REQUEST - If a line in the following entries contains the string "mais", it counts toward the total; report only that total.

[RECORDS TO USE — start]

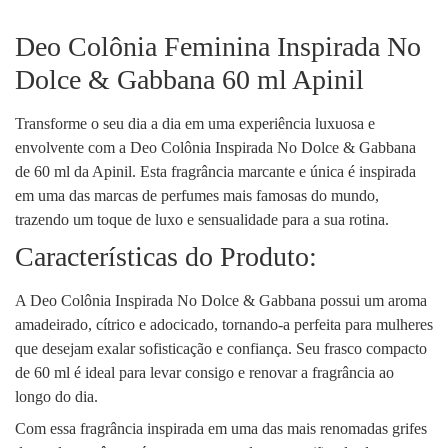
Deo Colônia Feminina Inspirada No
Dolce & Gabbana 60 ml Apinil
Transforme o seu dia a dia em uma experiência luxuosa e
envolvente com a Deo Colônia Inspirada No Dolce & Gabbana
de 60 ml da Apinil. Esta fragrância marcante e única é inspirada
em uma das marcas de perfumes mais famosas do mundo,
trazendo um toque de luxo e sensualidade para a sua rotina.
Características do Produto:
A Deo Colônia Inspirada No Dolce & Gabbana possui um aroma
amadeirado, cítrico e adocicado, tornando-a perfeita para mulheres
que desejam exalar sofisticação e confiança. Seu frasco compacto
de 60 ml é ideal para levar consigo e renovar a fragrância ao
longo do dia.
Com essa fragrância inspirada em uma das mais renomadas grifes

[RECORDS TO USE — finish]

PROBLEM SOLUTION - 2